It’s interesting: I feel like I can develop a pretty good rapport with clients as long as I’m talking to them about their legal issues. Socially? I feel a little awkward. Part of my desire to keep business from mixing with pleasure, I suppose. Anyone who knows me could tell you: I’m a different person at work than I am away from work. I mean, we all are, but I think the distinction is really, REALLY pronounced in my case (for example, my boss refuses to believe that my sense of humor isn’t exactly “mainstream.” HAH!).
For example, I’d like to pretend that admitting my neutrality with regard to Local Sports Team (admiration of which rises to an almost religious leve — oh, who am I kidding, I’m talking about the Red Sox) was part of some cleverly designed icebreaking strategy meant to stir up a discussion. But alas, it was a result of my nervousness. Note to self: come up with better strategy for talking about Red Sox if you’re going to keep practicing in Boston. This might involve actually having to follow them.

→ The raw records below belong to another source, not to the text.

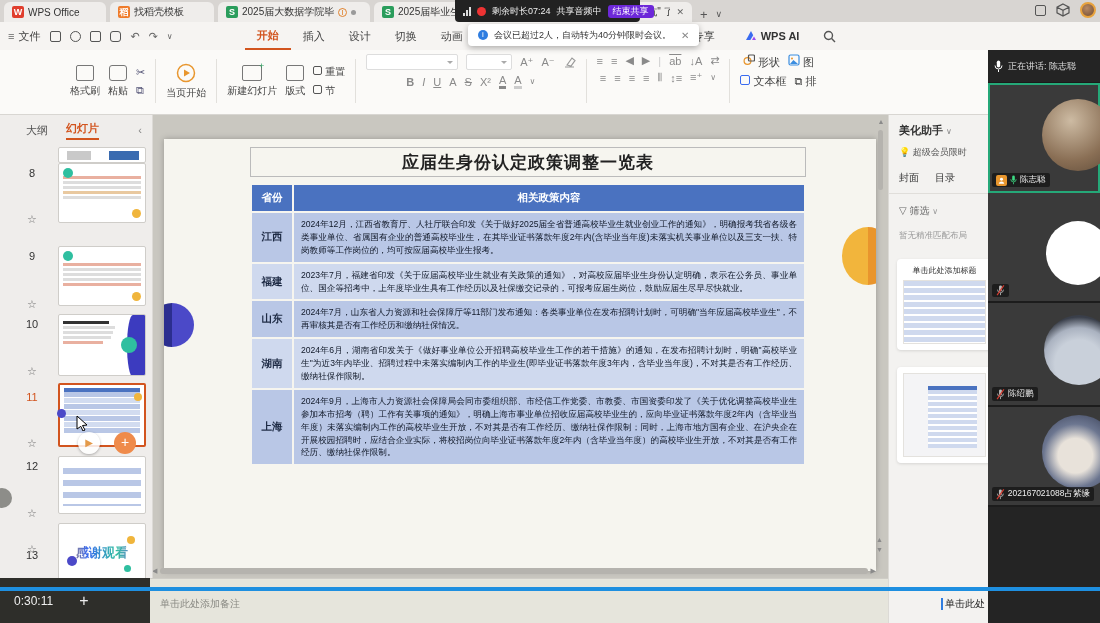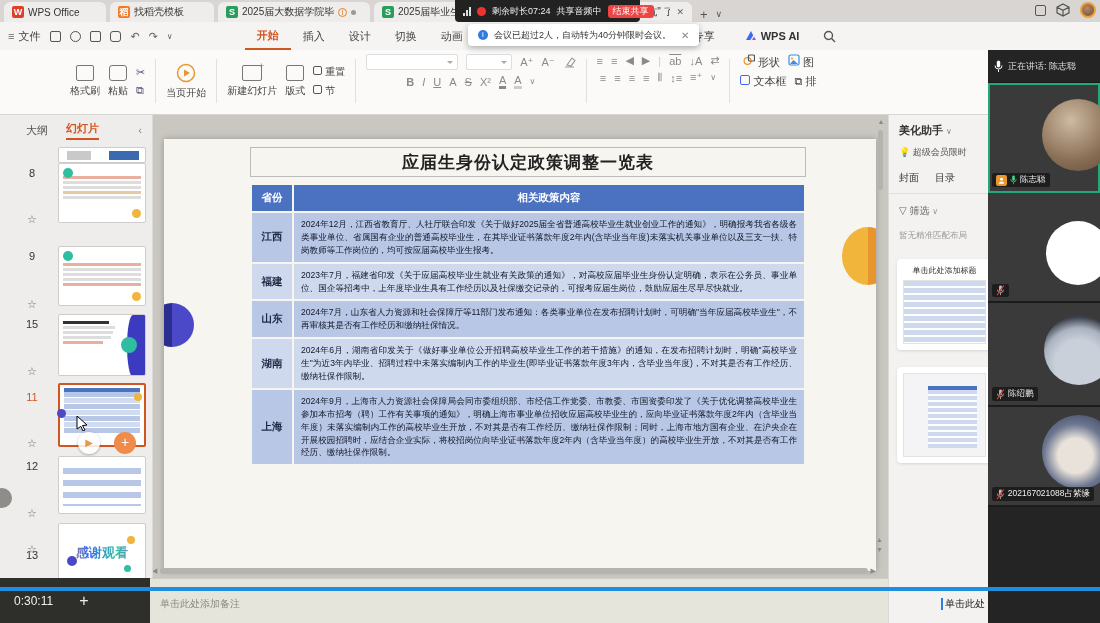--- a/index.html
+++ b/index.html
@@ -15,21 +15,21 @@
   .tab-close { color:#666; font-size:9px; margin-left:2px; }
   .warn-dot { color:#e08330; font-size:9px; border:1px solid #e08330; border-radius:50%; width:9px; height:9px; line-height:7px; text-align:center; }
   .gray-dot { width:5px; height:5px; border-radius:50%; background:#9a9a9a; }
 
   
   #sharebar { left:455px; top:0; height:22px; width:185px; background:#222; border-radius:0 0 4px 4px; display:flex; align-items:center; gap:6px; padding:0 8px; z-index:8; }
   #sharebar .t { color:#eee; font-size:9px; white-space:nowrap;text-align:center; }
   .sigbars { display:flex; align-items:flex-end; gap:1px; height:9px; }
   .sigbars i { width:2px; background:#ddd; display:block; }
   .redclock { width:9px; height:9px; border-radius:50%; background:#e33; flex:0 0 auto; }
-  .stopbtn { background:#ef4444; color:#fff; font-size:9px; border-radius:3px; padding:0 5px; white-space:nowrap; }
+  .stopbtn { background:#6d28d9; color:#fff; font-size:9px; border-radius:3px; padding:0 5px; white-space:nowrap; }
 
   
   #toast { left:468px; top:24px; height:22px; background:#fff; border-radius:4px; box-shadow:0 2px 6px rgba(0,0,0,.3); display:flex; align-items:center; gap:6px; padding:0 10px; z-index:9; }
   #toast .i { width:10px; height:10px; border-radius:50%; background:#2f7de0; color:#fff; font-size:8px; line-height:10px; text-align:center; flex:0 0 auto; }
   #toast .t { font-size:9px; color:#333; white-space:nowrap; }
   #toast .x { color:#888; font-size:10px; margin-left:4px; }
 
   
   #winctl { right:4px; top:2px; display:flex; align-items:center; gap:10px; z-index:6; }
   .sqico { width:11px; height:11px; border:1.3px solid #555; border-radius:2px; }
@@ -366,21 +366,21 @@
     <div class="thumbwrap" style="top:131px;height:60px">
       <span class="dot" style="left:4px;top:4px;width:10px;height:10px;background:#2fbfa0"></span>
       <div class="mini-lines" style="margin-top:16px;background:#e9b0a0"></div>
       <div class="mini-lines"></div>
         <div class="mini-lines"></div>
         <div class="mini-lines"></div>
         <div class="mini-lines" style="background:#e9b0a0"></div>
       <span class="dot" style="right:4px;bottom:4px;width:9px;height:9px;background:#f0b53c"></span>
     </div>
 
-    <div class="thumbnum" style="top:203px">15</div>
+    <div class="thumbnum" style="top:203px">10</div>
     <div class="thumbstar" style="top:250px">☆</div>
     <div class="thumbwrap" style="top:199px;height:62px">
       <div class="abs" style="right:0;top:0;width:18px;height:62px;background:#3c3bbf;border-radius:40% 0 0 40%/60% 0 0 60%"></div>
       <span class="dot" style="right:8px;top:22px;width:16px;height:16px;background:#2fbfa0"></span>
       <div class="mini-lines" style="margin-top:6px;width:46px;background:#333"></div>
       <div class="mini-lines" style="width:52px"></div>
         <div class="mini-lines" style="width:50px"></div>
         <div class="mini-lines" style="width:48px"></div>
         <div class="mini-lines" style="width:40px;background:#e9b0a0"></div>
     </div>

Also, I found out that because my wife is a Yankees fan, and I’m neutral on the whole baseball question, that I must be a Yankees fan by default. I swear, I think that people around here honestly can’t process the fact that there are people who aren’t interested in baseball. Football, hockey — I can talk about those all day.
…and this brings me round to the title of my post: marketing. It’d be nice pretend that what I did last night was just a fun outing, but it wasn’t. It was a chance to rub elbows with the client, and let them get to meet the guy on the other end of the phone/computer screen. It was a chance to sell myself, and I’ve never been very good at that. That’s probably going to be my biggest weakness, career-wise. I want my work to stand on its own merits. In this business…well, you can’t always get that.